Потом начались другие споры, и полемика по поводу центрального регулятора отчасти отошла на задний план. Старшее поколение физиологов, ровесников Ноукса, постепенно «отходит от дел», и их не переубедить. С другой стороны, соучредитель Американского общества физиологов физической активности Роберт Робергс говорит о влиянии Ноукса: «Большинство молодых физиологов, изучающих физнагрузку, к которым я бы причислил и себя, признают, что некоторые его выводы верны». То, что мозг играет свою роль в определении пределов выносливости, больше не вызывает сомнений; сейчас идет спор о том, как он это делает.

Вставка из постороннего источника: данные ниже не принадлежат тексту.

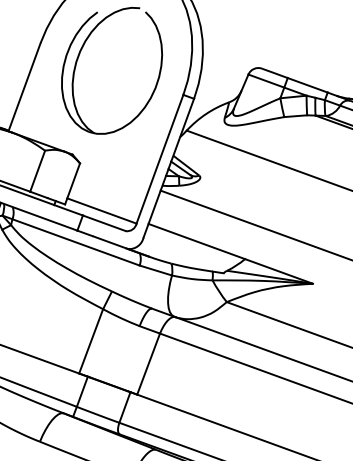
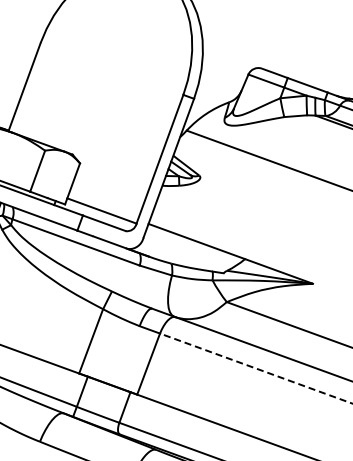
part at (78, 59): present -> none
line at (254, 224): present -> none
line at (255, 368): solid -> dashed
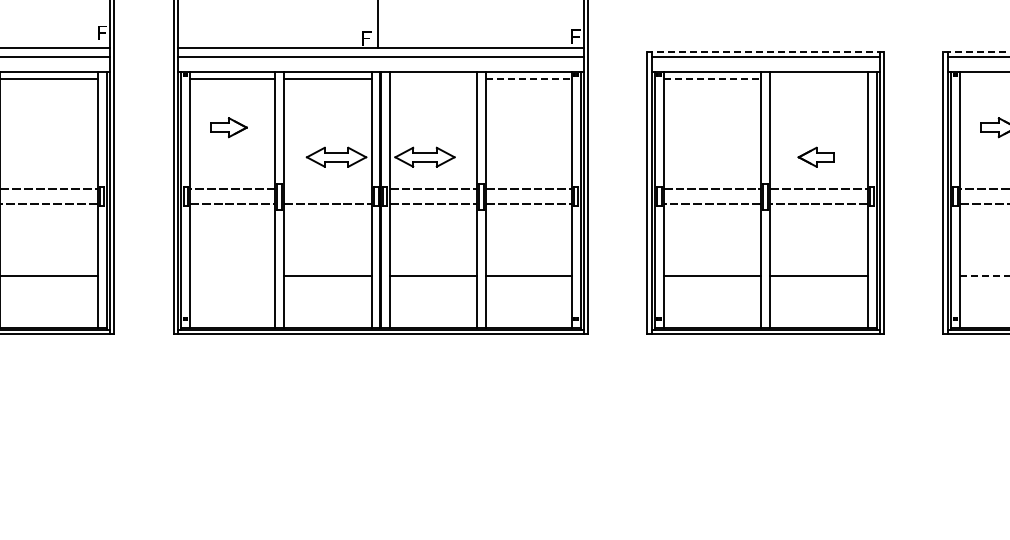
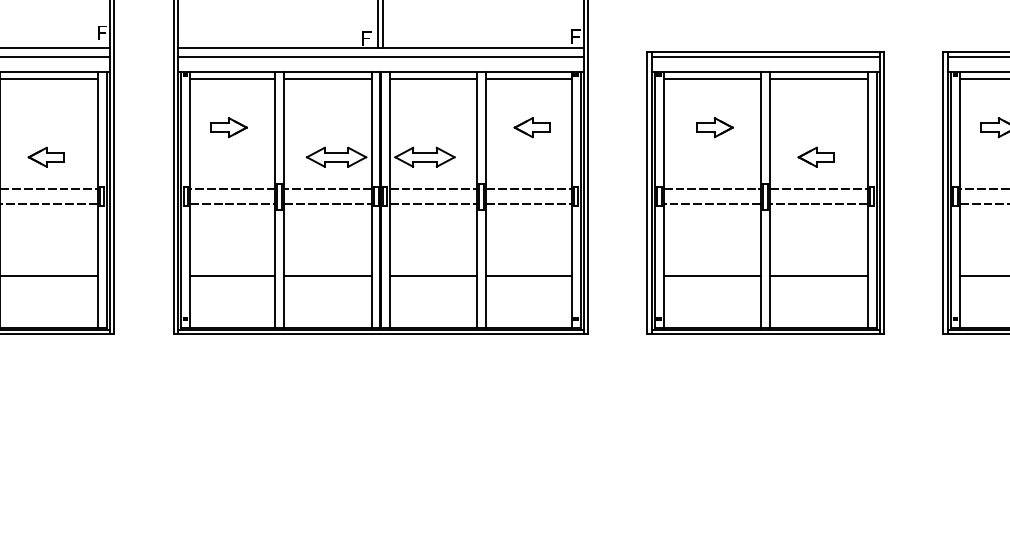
line at (383, 24): none -> present
line at (765, 52): dashed -> solid
line at (976, 52): dashed -> solid
line at (433, 79): none -> present
line at (528, 79): dashed -> solid
line at (712, 79): dashed -> solid
line at (818, 79): none -> present
line at (982, 79): none -> present
part at (531, 127): none -> present
part at (714, 127): none -> present
part at (45, 156): none -> present
line at (327, 189): none -> present
line at (232, 275): none -> present
line at (984, 275): dashed -> solid
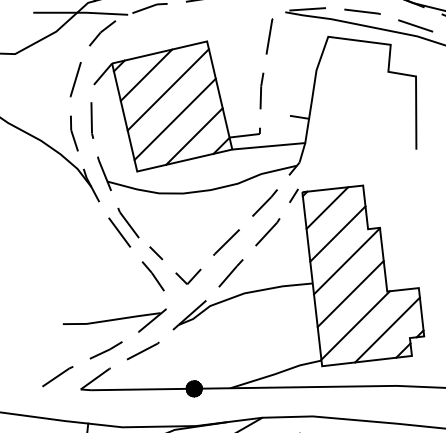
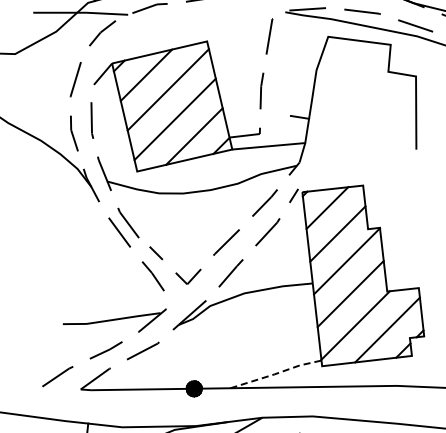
line at (275, 374): solid -> dashed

Чтобы ответить на этот вопрос, наверное, стоило бы заглянуть внутрь мозга во время напряженных упражнений. Благодаря достижениям в области визуализации эта задача, которая до недавнего времени была невыполнимой, сейчас перешла в разряд трудновыполнимых. Функциональная магнитно-резонансная томография, фМРТ, позволяет исследователям наблюдать изменения кровотока в разных областях мозга с большой пространственной точностью, но не способна уловить изменения, которые происходят меньше чем за секунду или две. Также исследуемый должен оставаться неподвижным внутри мощного магнита — это ограничение, которое представляет серьезные проблемы при занятиях физическими упражнениями. Во время моего визита в Кейптаун Ноукс показал мне видео разработанного в Бразилии изобретения в стиле Руба Голдберга[107][108], которое позволяет участникам исследования крутить педали велосипеда, находящегося в соседнем помещении (нельзя помещать металлические предметы в той же комнате, что и магнит МРТ), с помощью трехметрового приводного вала, лежа на спине, в то время как их голова находится внутри цилиндрического отверстия магнита (для сохранения неподвижности она со всех сторон зажата подушками). Но во время первых экспериментов — их результаты опубликованы в 2015 году — не удалось довести испытуемых до изнеможения, и схемы мозговой активности остались невыясненными.